TASK REQUIREMENTS:
Output the material as a JSON list of strings, one per line, starting at the top and ending with the line that contains "papel higiénico, una". Omit blank lines and the pictures.

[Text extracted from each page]
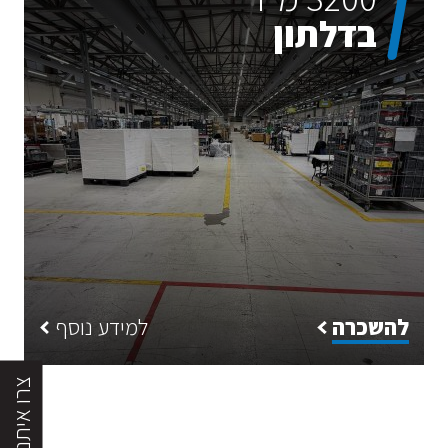
בדלתון
להשכרה
למידע נוסף
צרו איתנו קשר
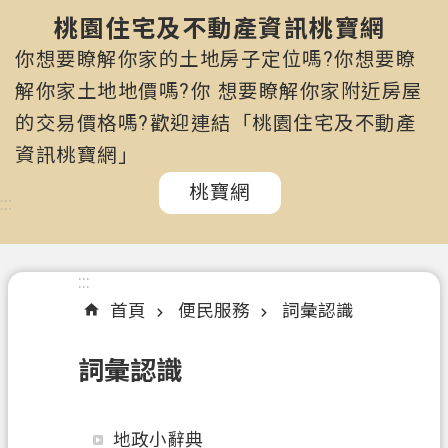
市
政
桃園住宅及不動產資訊桃寶網
府
你想要瞭解你家的土地房子定位嗎?你想要瞭
所
解你家土地地價嗎?你 想要瞭解你家附近房屋
屬
的交易價格嗎?歡迎連結「桃園住宅及不動產
機
關
資訊桃寶網」
桃寶網
認
:::
識
我
們
:::
首頁
便民服務
詞彙認識
訊
息
詞彙認識
公
告
申
地政小辭典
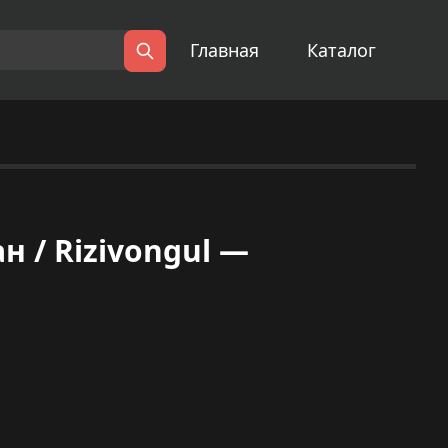
Главная
Каталог
Поиск
 / Rizivongul —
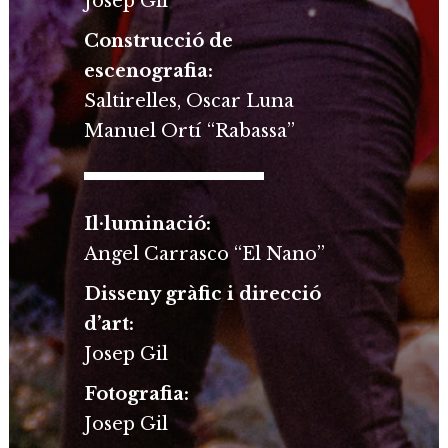
Josep Gil
Construcció de
escenografia:
Saltirelles, Oscar Luna
Manuel Ortí “Rabassa”
Il·luminació:
Angel Carrasco “El Nano”
Disseny gràfic i direcció
d’art:
Josep Gil
Fotografia:
Josep Gil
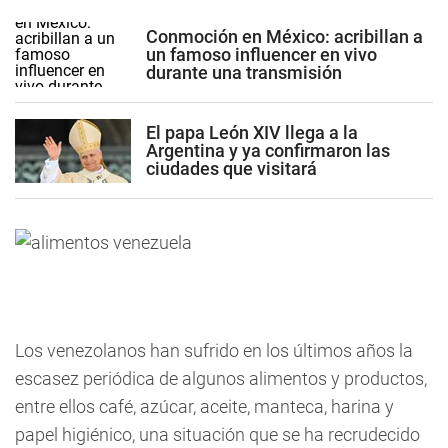
Conmoción en México: acribillan a
un famoso influencer en vivo
durante una transmisión
El papa León XIV llega a la
Argentina y ya confirmaron las
ciudades que visitará
Los venezolanos han sufrido en los últimos años la
escasez periódica de algunos alimentos y productos,
entre ellos café, azúcar, aceite, manteca, harina y
papel higiénico, una situación que se ha recrudecido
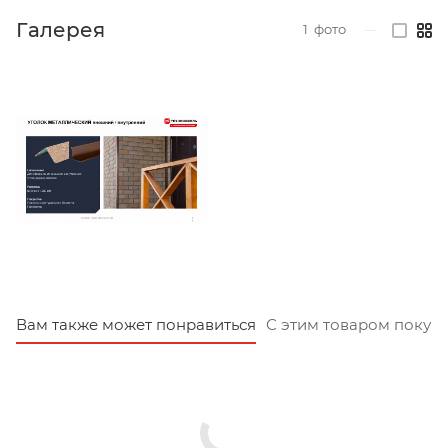
Галерея
1
фото
—
Вам также может понравиться
С этим товаром покуп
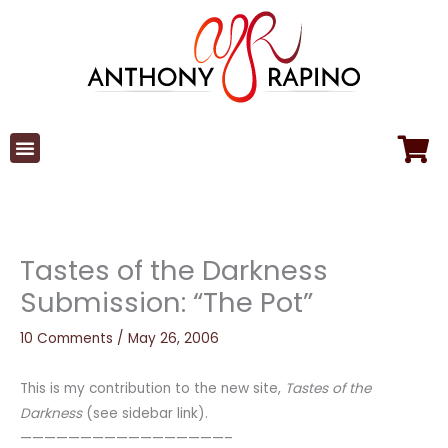
Skip
to
content
Tastes of the Darkness
Submission: “The Pot”
10 Comments
/
May 26, 2006
This is my contribution to the new site,
Tastes of the
Darkness
(see sidebar link).
—————————————————–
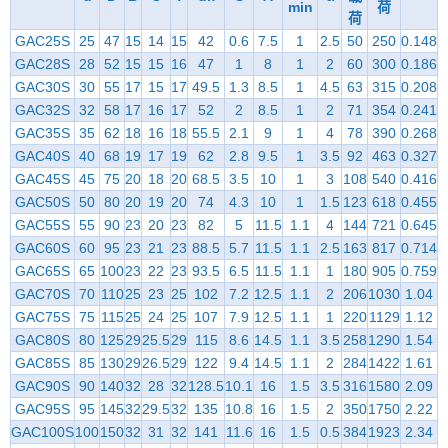
min
荷
荷
GAC25S
25
47
15
14
15
42
0.6
7.5
1
2.5
50
250
0.148
GAC28S
28
52
15
15
16
47
1
8
1
2
60
300
0.186
GAC30S
30
55
17
15
17
49.5
1.3
8.5
1
4.5
63
315
0.208
GAC32S
32
58
17
16
17
52
2
8.5
1
2
71
354
0.241
GAC35S
35
62
18
16
18
55.5
2.1
9
1
4
78
390
0.268
GAC40S
40
68
19
17
19
62
2.8
9.5
1
3.5
92
463
0.327
GAC45S
45
75
20
18
20
68.5
3.5
10
1
3
108
540
0.416
GAC50S
50
80
20
19
20
74
4.3
10
1
1.5
123
618
0.455
GAC55S
55
90
23
20
23
82
5
11.5
1.1
4
144
721
0.645
GAC60S
60
95
23
21
23
88.5
5.7
11.5
1.1
2.5
163
817
0.714
GAC65S
65
100
23
22
23
93.5
6.5
11.5
1.1
1
180
905
0.759
GAC70S
70
110
25
23
25
102
7.2
12.5
1.1
2
206
1030
1.04
GAC75S
75
115
25
24
25
107
7.9
12.5
1.1
1
220
1129
1.12
GAC80S
80
125
29
25.5
29
115
8.6
14.5
1.1
3.5
258
1290
1.54
GAC85S
85
130
29
26.5
29
122
9.4
14.5
1.1
2
284
1422
1.61
GAC90S
90
140
32
28
32
128.5
10.1
16
1.5
3.5
316
1580
2.09
GAC95S
95
145
32
29.5
32
135
10.8
16
1.5
2
350
1750
2.22
GAC100S
100
150
32
31
32
141
11.6
16
1.5
0.5
384
1923
2.34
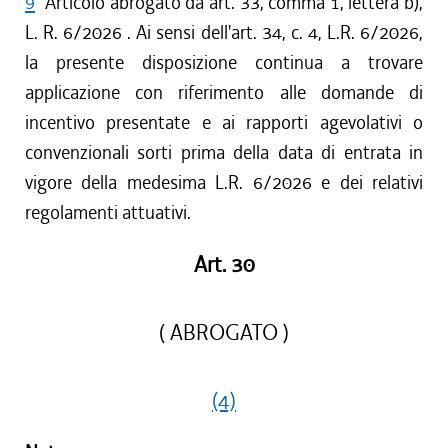
9
Articolo abrogato da art. 33, comma 1, lettera b),
L. R. 6/2026 . Ai sensi dell'art. 34, c. 4, L.R. 6/2026,
la presente disposizione continua a trovare
applicazione con riferimento alle domande di
incentivo presentate e ai rapporti agevolativi o
convenzionali sorti prima della data di entrata in
vigore della medesima L.R. 6/2026 e dei relativi
regolamenti attuativi.
Art. 30
( ABROGATO )
(4)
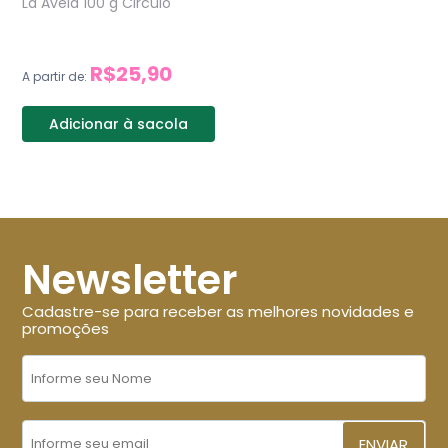
Lã Avelã 100 g Circulo
R$25,90
A partir de:
Adicionar à sacola
Newsletter
Cadastre-se para receber as melhores novidades e
promoções
ENVIAR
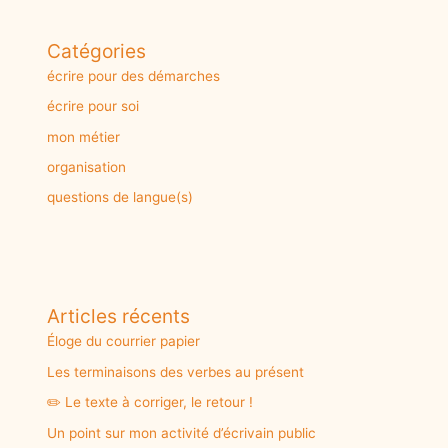
Catégories
écrire pour des démarches
écrire pour soi
mon métier
organisation
questions de langue(s)
Articles récents
Éloge du courrier papier
Les terminaisons des verbes au présent
✏️ Le texte à corriger, le retour !
Un point sur mon activité d’écrivain public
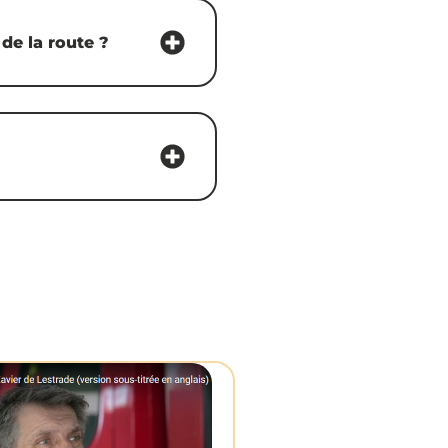
de la route ?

SOLUTION TO THIS PROBLEM:
[
  "בדלתון",
  "להשכרה",
  "למידע נוסף",
  "צרו איתנו קשר",
  "市",
  "政",
  "桃園住宅及不動產資訊桃寶網",
  "府",
  "你想要瞭解你家的土地房子定位嗎?你想要瞭",
  "所",
  "解你家土地地價嗎?你 想要瞭解你家附近房屋",
  "屬",
  "的交易價格嗎?歡迎連結「桃園住宅及不動產",
  "機",
  "關",
  "資訊桃寶網」",
  "桃寶網",
  "認",
  ":::",
  "識",
  "我",
  "們",
  ":::",
  "首頁",
  "便民服務",
  "詞彙認識",
  "訊",
  "息",
  "詞彙認識",
  "公",
  "告",
  "申",
  "地政小辭典",
  "Главная",
  "Каталог",
  "Поиск",
  " / Rizivongul —",
  "Josep Gil",
  "Construcció de",
  "escenografia:",
  "Saltirelles, Oscar Luna",
  "Manuel Ortí “Rabassa”",
  "Il·luminació:",
  "Angel Carrasco “El Nano”",
  "Disseny gràfic i direcció",
  "d’art:",
  "Josep Gil",
  "Fotografia:",
  "Josep Gil",
  "Conmoción en México: acribillan a",
  "un famoso influencer en vivo",
  "durante una transmisión",
  "El papa León XIV llega a la",
  "Argentina y ya confirmaron las",
  "ciudades que visitará",
  "Los venezolanos han sufrido en los últimos años la",
  "escasez periódica de algunos alimentos y productos,",
  "entre ellos café, azúcar, aceite, manteca, harina y",
  "papel higiénico, una situación que se ha recrudecido"
]